RE: OEM justification

  • From: <Joel.Patterson@xxxxxxxxxxx>
  • To: <nigel_cl_thomas@xxxxxxxxx>, <oracle-l@xxxxxxxxxxxxx>
  • Date: Mon, 26 Mar 2007 09:14:06 -0400

Thanks, I'll explore that route.  Maybe I should modify the question to.


Can you live without it?  Do you use it and would you change, (Once
used, never turn back)?    

(I know you 'can' do it the 'ol fashioned way... but is it worth it to
you?  I'll diagnose it for us).

**Extracted data**.

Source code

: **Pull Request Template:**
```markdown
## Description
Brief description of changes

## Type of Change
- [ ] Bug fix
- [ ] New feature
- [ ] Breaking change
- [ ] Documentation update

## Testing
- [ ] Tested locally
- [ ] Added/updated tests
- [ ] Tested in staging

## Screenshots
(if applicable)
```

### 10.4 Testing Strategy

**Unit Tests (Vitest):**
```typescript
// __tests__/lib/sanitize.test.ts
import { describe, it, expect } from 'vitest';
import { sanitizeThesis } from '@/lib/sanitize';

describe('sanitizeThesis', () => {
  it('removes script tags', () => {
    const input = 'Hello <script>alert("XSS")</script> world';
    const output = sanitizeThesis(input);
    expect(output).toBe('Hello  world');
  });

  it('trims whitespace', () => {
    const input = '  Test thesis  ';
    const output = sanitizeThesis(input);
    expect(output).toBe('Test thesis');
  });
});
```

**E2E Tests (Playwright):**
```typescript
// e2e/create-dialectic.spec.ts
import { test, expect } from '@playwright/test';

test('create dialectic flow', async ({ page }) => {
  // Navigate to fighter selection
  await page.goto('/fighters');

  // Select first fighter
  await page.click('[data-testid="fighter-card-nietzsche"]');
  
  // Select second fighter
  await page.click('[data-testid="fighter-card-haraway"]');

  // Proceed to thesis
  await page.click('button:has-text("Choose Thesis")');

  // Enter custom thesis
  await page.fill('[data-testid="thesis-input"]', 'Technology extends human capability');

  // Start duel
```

**Apply what you read**.
- a) On what date was the email about OEM justification sent?
- b) Continue the email about OEM justification from its final line.
The material is drawn from a different source.

**Written answers**.
- a) Monday, March 26, 2007.

- b)
Joel Patterson
Database Administrator
joel.patterson@xxxxxxxxxxx
x72546
904  727-2546

-----Original Message-----
From: Nigel Thomas [mailto:nigel_cl_thomas@xxxxxxxxx] 
Sent: Monday, March 26, 2007 9:01 AM
To: Patterson, Joel; oracle-l
Subject: Re: OEM justification

Joel

Speaking as a former sales engineer, I would suggest you get a nice man
(sorry, person) at Oracle to do the donkey work for you. There should be
some kind of ROI model floating around inside Oracle Corp somewhere into
which you can plug some assumptions, turn the handle and get some kind
of ROI / time to payback. Along with the quantitive model should go all
the qualitative benefits. Of course you should sanity check the results
for your context; ie set your own staff costs, cost of maintaining your
existing DBA scripts etc, and ruthlessly cut out the 'benefit' of pieces
you won't use, for example. You can also add benefits which you've
thought of and Oracle hasn't. But it should give you a ballpark figure
and if even if the numbers are total gibberish, it should give you
something to start your own analysis with.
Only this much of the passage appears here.